* **Task instructions**: Print every line of the material below character for character, keeping the original order and line breaks.

-- begin Exercise input --

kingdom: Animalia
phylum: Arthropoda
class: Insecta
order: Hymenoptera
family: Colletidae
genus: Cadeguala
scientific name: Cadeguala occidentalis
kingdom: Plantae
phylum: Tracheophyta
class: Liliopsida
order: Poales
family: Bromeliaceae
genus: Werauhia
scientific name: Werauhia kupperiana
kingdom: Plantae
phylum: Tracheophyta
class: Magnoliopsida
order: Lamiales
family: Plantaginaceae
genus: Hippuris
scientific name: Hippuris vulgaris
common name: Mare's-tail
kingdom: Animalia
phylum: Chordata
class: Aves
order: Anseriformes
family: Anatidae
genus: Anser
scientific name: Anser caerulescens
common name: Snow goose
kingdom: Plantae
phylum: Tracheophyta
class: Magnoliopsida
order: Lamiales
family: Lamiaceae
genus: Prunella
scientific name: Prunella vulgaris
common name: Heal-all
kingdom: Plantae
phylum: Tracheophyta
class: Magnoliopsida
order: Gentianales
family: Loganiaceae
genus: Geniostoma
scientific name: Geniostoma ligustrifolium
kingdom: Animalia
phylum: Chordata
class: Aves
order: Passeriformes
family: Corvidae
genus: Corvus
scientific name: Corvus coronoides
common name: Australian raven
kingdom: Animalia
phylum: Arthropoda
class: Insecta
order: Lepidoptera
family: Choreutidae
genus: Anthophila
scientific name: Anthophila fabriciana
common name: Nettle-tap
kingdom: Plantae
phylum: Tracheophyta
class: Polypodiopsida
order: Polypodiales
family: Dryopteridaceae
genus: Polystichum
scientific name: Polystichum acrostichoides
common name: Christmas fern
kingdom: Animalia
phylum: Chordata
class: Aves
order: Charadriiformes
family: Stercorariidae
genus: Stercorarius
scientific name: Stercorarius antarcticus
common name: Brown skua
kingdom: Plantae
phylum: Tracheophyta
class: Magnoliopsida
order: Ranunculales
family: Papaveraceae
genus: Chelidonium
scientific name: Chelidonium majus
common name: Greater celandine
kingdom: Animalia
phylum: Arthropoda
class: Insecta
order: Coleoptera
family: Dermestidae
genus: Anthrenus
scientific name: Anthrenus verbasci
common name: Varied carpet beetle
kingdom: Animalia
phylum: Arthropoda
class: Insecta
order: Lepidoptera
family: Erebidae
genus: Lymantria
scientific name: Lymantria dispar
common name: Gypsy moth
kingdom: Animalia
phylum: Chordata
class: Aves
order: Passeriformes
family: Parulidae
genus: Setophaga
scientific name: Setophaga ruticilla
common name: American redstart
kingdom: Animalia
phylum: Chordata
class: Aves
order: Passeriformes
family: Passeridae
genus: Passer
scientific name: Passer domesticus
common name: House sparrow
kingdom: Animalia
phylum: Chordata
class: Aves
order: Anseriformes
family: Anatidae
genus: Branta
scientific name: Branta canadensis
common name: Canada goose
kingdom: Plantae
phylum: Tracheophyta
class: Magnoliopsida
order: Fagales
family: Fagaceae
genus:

-- end Exercise input --

* **Finished exercise**:
kingdom: Animalia
phylum: Arthropoda
class: Insecta
order: Hymenoptera
family: Colletidae
genus: Cadeguala
scientific name: Cadeguala occidentalis
kingdom: Plantae
phylum: Tracheophyta
class: Liliopsida
order: Poales
family: Bromeliaceae
genus: Werauhia
scientific name: Werauhia kupperiana
kingdom: Plantae
phylum: Tracheophyta
class: Magnoliopsida
order: Lamiales
family: Plantaginaceae
genus: Hippuris
scientific name: Hippuris vulgaris
common name: Mare's-tail
kingdom: Animalia
phylum: Chordata
class: Aves
order: Anseriformes
family: Anatidae
genus: Anser
scientific name: Anser caerulescens
common name: Snow goose
kingdom: Plantae
phylum: Tracheophyta
class: Magnoliopsida
order: Lamiales
family: Lamiaceae
genus: Prunella
scientific name: Prunella vulgaris
common name: Heal-all
kingdom: Plantae
phylum: Tracheophyta
class: Magnoliopsida
order: Gentianales
family: Loganiaceae
genus: Geniostoma
scientific name: Geniostoma ligustrifolium
kingdom: Animalia
phylum: Chordata
class: Aves
order: Passeriformes
family: Corvidae
genus: Corvus
scientific name: Corvus coronoides
common name: Australian raven
kingdom: Animalia
phylum: Arthropoda
class: Insecta
order: Lepidoptera
family: Choreutidae
genus: Anthophila
scientific name: Anthophila fabriciana
common name: Nettle-tap
kingdom: Plantae
phylum: Tracheophyta
class: Polypodiopsida
order: Polypodiales
family: Dryopteridaceae
genus: Polystichum
scientific name: Polystichum acrostichoides
common name: Christmas fern
kingdom: Animalia
phylum: Chordata
class: Aves
order: Charadriiformes
family: Stercorariidae
genus: Stercorarius
scientific name: Stercorarius antarcticus
common name: Brown skua
kingdom: Plantae
phylum: Tracheophyta
class: Magnoliopsida
order: Ranunculales
family: Papaveraceae
genus: Chelidonium
scientific name: Chelidonium majus
common name: Greater celandine
kingdom: Animalia
phylum: Arthropoda
class: Insecta
order: Coleoptera
family: Dermestidae
genus: Anthrenus
scientific name: Anthrenus verbasci
common name: Varied carpet beetle
kingdom: Animalia
phylum: Arthropoda
class: Insecta
order: Lepidoptera
family: Erebidae
genus: Lymantria
scientific name: Lymantria dispar
common name: Gypsy moth
kingdom: Animalia
phylum: Chordata
class: Aves
order: Passeriformes
family: Parulidae
genus: Setophaga
scientific name: Setophaga ruticilla
common name: American redstart
kingdom: Animalia
phylum: Chordata
class: Aves
order: Passeriformes
family: Passeridae
genus: Passer
scientific name: Passer domesticus
common name: House sparrow
kingdom: Animalia
phylum: Chordata
class: Aves
order: Anseriformes
family: Anatidae
genus: Branta
scientific name: Branta canadensis
common name: Canada goose
kingdom: Plantae
phylum: Tracheophyta
class: Magnoliopsida
order: Fagales
family: Fagaceae
genus:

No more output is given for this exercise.